Skip to main content
Version: 0.5.0

AI Vision & Perception

ClaudusBridge provides a layered perception system that gives AI clients real-time awareness of the Unreal Editor. As of 0.5.0, the canonical visual path is the WebRTC /preview stream (no PNG frame-view files), and structured perception tools return scene metadata directly as JSON without pixel I/O.

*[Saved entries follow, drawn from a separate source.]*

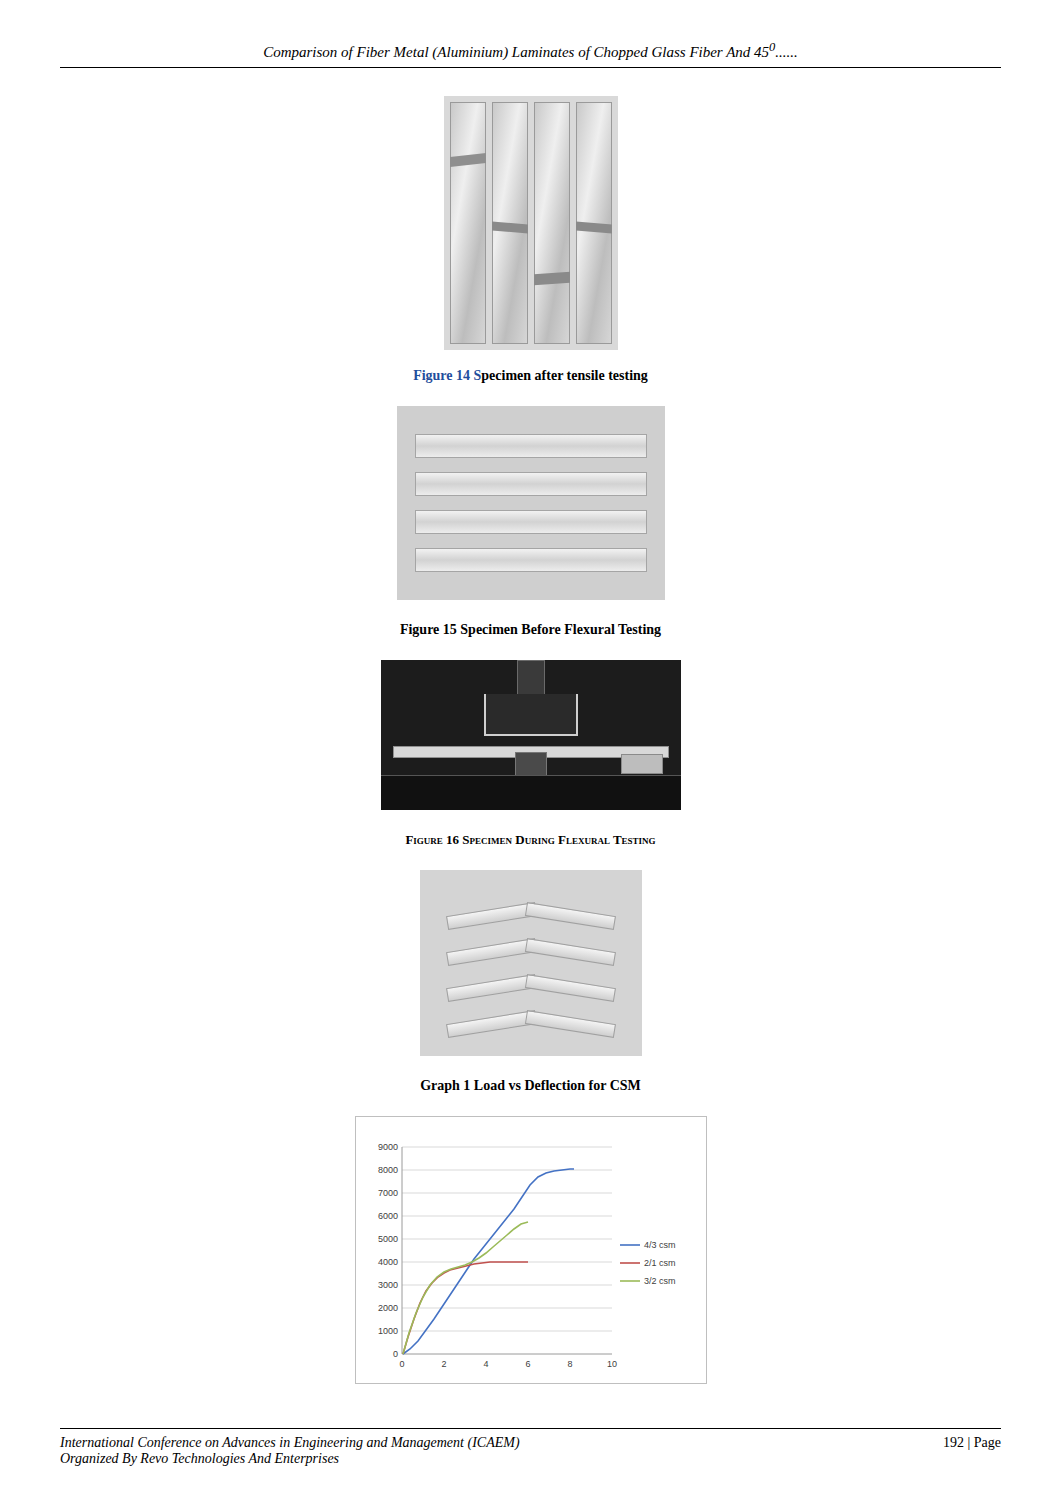Comparison of Fiber Metal (Aluminium) Laminates of Chopped Glass Fiber And 450......
Figure 14 Specimen after tensile testing
Figure 15 Specimen Before Flexural Testing
Figure 16 Specimen During Flexural Testing
Graph 1 Load vs Deflection for CSM
9000 8000 7000 6000 5000 4000 3000 2000 1000 0 0 2 4 6 8 10 4/3 csm 2/1 csm 3/2 csm
International Conference on Advances in Engineering and Management (ICAEM)
Organized By Revo Technologies And Enterprises
192 | Page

Layered Perception Pipeline

Visual Path (browser-based):           Structured Path (no pixels):
http://localhost:3000/preview?bare=1 ai_perceive
| ai_vision_stream
WebRTC peer connection (auto) get_vision (raycast depth map)
| scan_360 (peripheral 360°)
Pixel Streaming 2 frames proximity_alert (collision sphere)
| get_cognitive_map (accumulated 2D)
Watcher sub-agent screenshots get_actors_in_view
| |
Visual ground truth ----------------> publish_agent_event
|
Primary agent's
agent_message queue

The visual path gives the AI "eyes" via Pixel Streaming 2 — multiple agents and humans can attach to the same stream simultaneously (PS2 default MaxPlayerCount=-1). The structured path gives precise 3D information without pixel overhead, ideal for high-frequency spatial reasoning.


Visual Perception — /preview

Open http://localhost:3000/preview in any modern browser to see the Unreal Editor live through WebRTC. The viewer auto-connects (AutoConnect=true&AutoPlayVideo=true&StartVideoMuted=true&HoveringMouse=true) — no user gesture required.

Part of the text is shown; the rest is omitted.